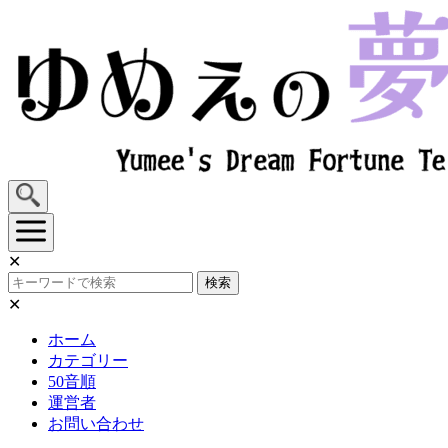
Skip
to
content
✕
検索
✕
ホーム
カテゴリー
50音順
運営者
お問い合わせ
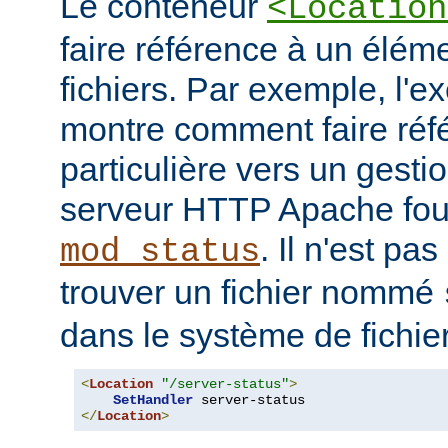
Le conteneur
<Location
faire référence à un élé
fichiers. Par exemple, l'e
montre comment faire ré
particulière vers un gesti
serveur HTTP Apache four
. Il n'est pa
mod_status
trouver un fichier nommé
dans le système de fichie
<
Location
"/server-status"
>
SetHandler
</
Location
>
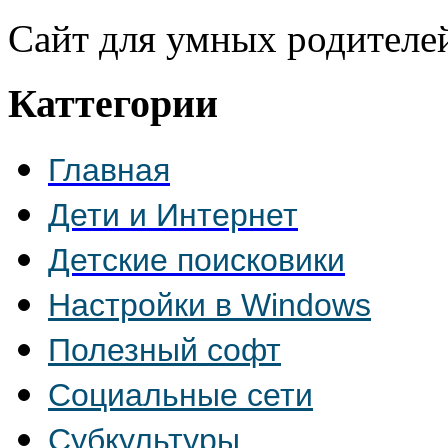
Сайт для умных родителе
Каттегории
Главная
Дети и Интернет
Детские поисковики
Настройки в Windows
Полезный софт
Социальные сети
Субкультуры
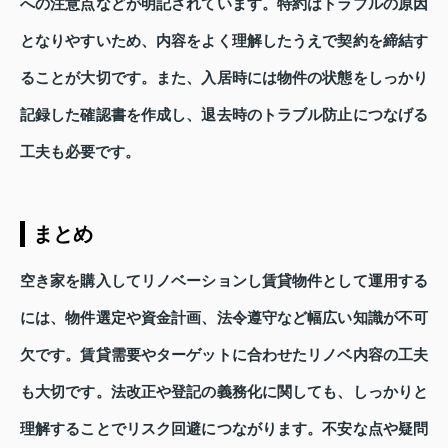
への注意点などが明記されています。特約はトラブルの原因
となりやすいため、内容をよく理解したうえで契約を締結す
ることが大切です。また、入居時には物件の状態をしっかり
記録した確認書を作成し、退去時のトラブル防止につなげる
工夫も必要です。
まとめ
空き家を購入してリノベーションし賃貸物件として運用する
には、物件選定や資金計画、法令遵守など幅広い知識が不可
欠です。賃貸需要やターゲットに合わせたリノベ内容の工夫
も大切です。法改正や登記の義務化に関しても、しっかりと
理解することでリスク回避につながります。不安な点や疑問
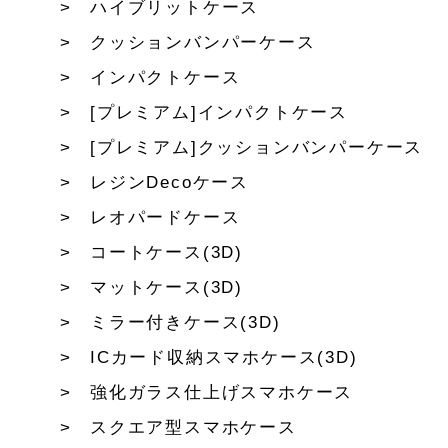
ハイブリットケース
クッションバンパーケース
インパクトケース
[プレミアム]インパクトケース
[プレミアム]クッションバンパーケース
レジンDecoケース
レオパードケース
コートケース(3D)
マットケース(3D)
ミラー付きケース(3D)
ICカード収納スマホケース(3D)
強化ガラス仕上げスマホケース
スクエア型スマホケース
□ □ □ □ □
What you should do:
I need the entries printed exactly, with each picture left out.

Solution to this task:
Skip
to
content
✕
検索
✕
ホーム
カテゴリー
50音順
運営者
お問い合わせ
Le conteneur
<Location
faire référence à un élé
fichiers. Par exemple, l'e
montre comment faire ré
particulière vers un gesti
serveur HTTP Apache four
. Il n'est pa
mod_status
trouver un fichier nommé
dans le système de fichie
<
Location
"/server-status"
>
SetHandler
</
Location
>
Сайт для умных родителе
Каттегории
Главная
Дети и Интернет
Детские поисковики
Настройки в Windows
Полезный софт
Социальные сети
Субкультуры
への注意点などが明記されています。特約はトラブルの原因
となりやすいため、内容をよく理解したうえで契約を締結す
ることが大切です。また、入居時には物件の状態をしっかり
記録した確認書を作成し、退去時のトラブル防止につなげる
工夫も必要です。
まとめ
空き家を購入してリノベーションし賃貸物件として運用する
には、物件選定や資金計画、法令遵守など幅広い知識が不可
欠です。賃貸需要やターゲットに合わせたリノベ内容の工夫
も大切です。法改正や登記の義務化に関しても、しっかりと
理解することでリスク回避につながります。不安な点や疑問
ハイブリットケース
クッションバンパーケース
インパクトケース
[プレミアム]インパクトケース
[プレミアム]クッションバンパーケース
レジンDecoケース
レオパードケース
コートケース(3D)
マットケース(3D)
ミラー付きケース(3D)
ICカード収納スマホケース(3D)
強化ガラス仕上げスマホケース
スクエア型スマホケース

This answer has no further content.